Lawyers do not come cheap. Preparation for and representation in court can rack up hundreds of hours of lawyers’ time and bills in the tens, if not hundreds of thousands of dollars. For example, a good solicitor in Victoria can cost around $450-$550 per hour. Fortunately, there are some outstanding Melbourne family lawyers who specialise in collaborative divorces that can drastically reduce the time and cost associated with what is already a painful process.

It’s Unpredictable

One thing that many people that have been through divorce note is that there can at times appear to be little rhyme or reason to how things pan out. The outcome of your divorce proceedings will have a profound and lasting impact on the rest of your life and on your children, if you have any. When you step into the courtroom, you need to remember that you are putting your life in other people’s hands. Depending on what kind of mood the judge is in, how the respective parties’ lawyers perform and a host of other factors outside of your control, the results can vary wildly.

It’s Stressful

It is no secret that divorce is emotionally and psychologically stressful. However, few experiences can compare to finalising a divorce in court for sheer pressure. Imagine facing up to a cranky judge who wants you out of his or her courtroom, a bulldog opposing barrister who is being paid to inflict the maximum amount of pain possible, and the knowledge that you must come to a settlement on the day.
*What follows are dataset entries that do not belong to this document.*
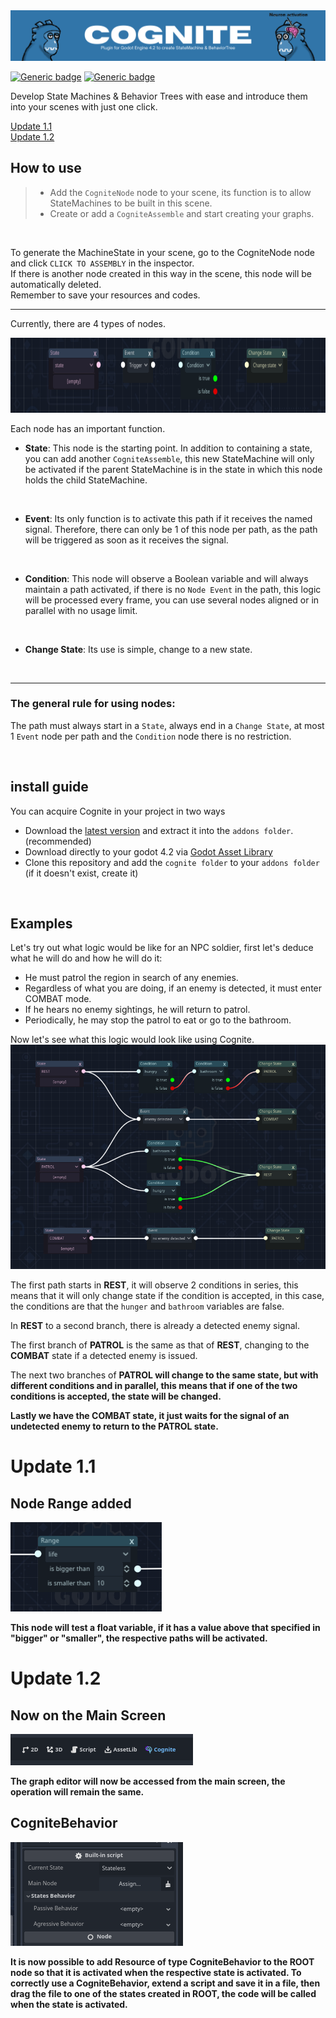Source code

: <img src="https://github.com/matheus-s-arruda/Cognite/blob/1.2/thumbnail/capa.png">

[![Generic badge](https://img.shields.io/badge/last_version-1.2.4-red.svg)](https://shields.io/)
[![Generic badge](https://img.shields.io/badge/godot_version-4.2-blue.svg)](https://shields.io/)

 Develop State Machines & Behavior Trees with ease and introduce them into your scenes with just one click.

[Update 1.1](#update-11)<br>
[Update 1.2](#update-12)

## How to use
> - Add the `CogniteNode` node to your scene, its function is to allow StateMachines to be built in this scene.
> - Create or add a `CogniteAssemble` and start creating your graphs.
<br>

To generate the MachineState in your scene, go to the CogniteNode node and click `CLICK TO ASSEMBLY` in the inspector.<br>If there is another node created in this way in the scene, this node will be automatically deleted.<br> Remember to save your resources and codes.

---
Currently, there are 4 types of nodes.

<img src="https://github.com/matheus-s-arruda/Cognite/blob/1.1/thumbnail/nodes.png" height="120"/>
<br>

Each node has an important function.

- <b>State</b>: This node is the starting point. In addition to containing a state, you can add another `CogniteAssemble`, this new StateMachine will only be activated if the parent StateMachine is in the state in which this node holds the child StateMachine.
<br>

- <b>Event</b>: Its only function is to activate this path if it receives the named signal. Therefore, there can only be 1 of this node per path, as the path will be triggered as soon as it receives the signal.
<br>

- <b>Condition</b>: This node will observe a Boolean variable and will always maintain a path activated, if there is no `Node Event` in the path, this logic will be processed every frame, you can use several nodes aligned or in parallel with no usage limit.
<br>

- <b>Change State</b>: Its use is simple, change to a new state.
<br>

---
### The general rule for using nodes:
The path must always start in a `State`, always end in a `Change State`, at most 1 `Event` node per path and the `Condition` node there is no restriction.

<br>

## install guide
You can acquire Cognite in your project in two ways
- Download the [latest version](https://github.com/matheus-s-arruda/Cognite/releases/tag/v1.1) and extract it into the `addons folder`. (recommended)
- Download directly to your godot 4.2 via [Godot Asset Library](https://godotengine.org/asset-library/asset/2235)
- Clone this repository and add the `cognite folder` to your `addons folder` (if it doesn't exist, create it)

<br>

## Examples
Let's try out what logic would be like for an NPC soldier, first let's deduce what he will do and how he will do it:
- He must patrol the region in search of any enemies.
- Regardless of what you are doing, if an enemy is detected, it must enter COMBAT mode.
- If he hears no enemy sightings, he will return to patrol.
- Periodically, he may stop the patrol to eat or go to the bathroom.

Now let's see what this logic would look like using Cognite.
<img src="https://github.com/matheus-s-arruda/Cognite/blob/1.1/thumbnail/example.png">
<br>

The first path starts in <b>REST</b>, it will observe 2 conditions in series, this means that it will only change state if the condition is accepted, in this case, the conditions are that the `hunger` and `bathroom` variables are false.

In <b>REST</b> to a second branch, there is already a detected enemy signal.

The first branch of <b>PATROL</b> is the same as that of <b>REST</b>, changing to the <b>COMBAT</b> state if a detected enemy is issued.

The next two branches of <b>PATROL<b/> will change to the same state, but with different conditions and in parallel, this means that if one of the two conditions is accepted, the state will be changed.

Lastly we have the <b>COMBAT</b> state, it just waits for the signal of an undetected enemy to return to the <b>PATROL</b> state.

# Update 1.1
## Node Range added
<img src="https://github.com/matheus-s-arruda/Cognite/blob/1.1/thumbnail/range.png">

This node will test a float variable, if it has a value above that specified in "bigger" or "smaller", the respective paths will be activated.

# Update 1.2
## Now on the Main Screen
<img src="https://github.com/matheus-s-arruda/Cognite/blob/1.2/thumbnail/main_screen.png">

The graph editor will now be accessed from the main screen, the operation will remain the same.

## CogniteBehavior
<img src="https://github.com/matheus-s-arruda/Cognite/blob/1.2/thumbnail/behavior.png">

It is now possible to add Resource of type CogniteBehavior to the ROOT node so that it is activated when the respective state is activated.
To correctly use a CogniteBehavior, extend a script and save it in a file, then drag the file to one of the states created in ROOT, the code will be called when the state is activated.
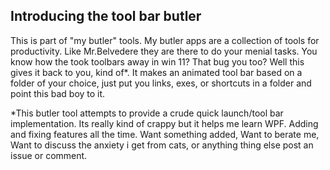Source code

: 
## Introducing the tool bar butler ##

This is part of "my butler" tools. My butler apps are a collection of tools for productivity. Like Mr.Belvedere they are there to do your menial tasks. 
You know how the took toolbars away in win 11? That bug you too? Well this gives it back to you, kind of*. It makes an animated tool bar based on a folder of your choice, just put you links, exes, or shortcuts in a folder and point this bad boy to it. 

*This butler tool attempts to provide a crude quick launch/tool bar implementation.    Its really kind of crappy but it helps me learn WPF. Adding and fixing features all the time. Want something added, Want to berate me, Want to discuss the anxiety i get from cats, or anything thing else     post an issue or comment.


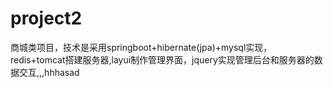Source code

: ﻿# project2
商城类项目，技术是采用springboot+hibernate(jpa)+mysql实现，redis+tomcat搭建服务器,layui制作管理界面，jquery实现管理后台和服务器的数据交互,,,hhhasad
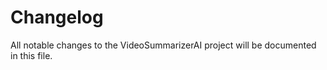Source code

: # Changelog

All notable changes to the VideoSummarizerAI project will be documented in this file.


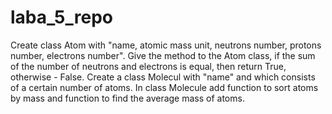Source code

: # laba_5_repo
Create class Atom with "name, atomic mass unit, neutrons number, protons number, electrons number".
Give the method to the Atom class, if the sum of the number of neutrons and electrons is equal, then return True, otherwise - False.
Create a class Molecul with "name" and which consists of a certain number of atoms.
In class Molecule add function to sort atoms by mass and function to find the average mass of atoms.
Under these conditions, people will frequently feel pressured to agree to conditions that they would otherwise have thought better of with the benefit of more time and a less adversarial environment. Lumped with unworkable orders, many couples find themselves back in court within two years having to renegotiate terms.

It adds to conflict

Divorce is by its very nature a high conflict situation for all involved. Our courts are structured on an adversarial system that pits one side against the other in what is essentially a pitched battle. When tensions are already running high, the additional conflict can lead people to make decisions and behave in a manner that could have been avoided had they chosen a less confrontational method of resolving their differences.

It’s Inefficient

In addition to the financial and emotional toll, the court process can take an enormous amount of time to complete. If you see it through until the end, you will have likely experienced two preliminary hearings, a court-run mediation session and a final trial. The entire process can easily drag out for two years or more and still end with a solution that makes nobody happy.

With so much at stake and so many potential downsides, it is without doubt worth thinking very carefully about alternative approaches to your divorce before committing yourself to a settlement through the court system.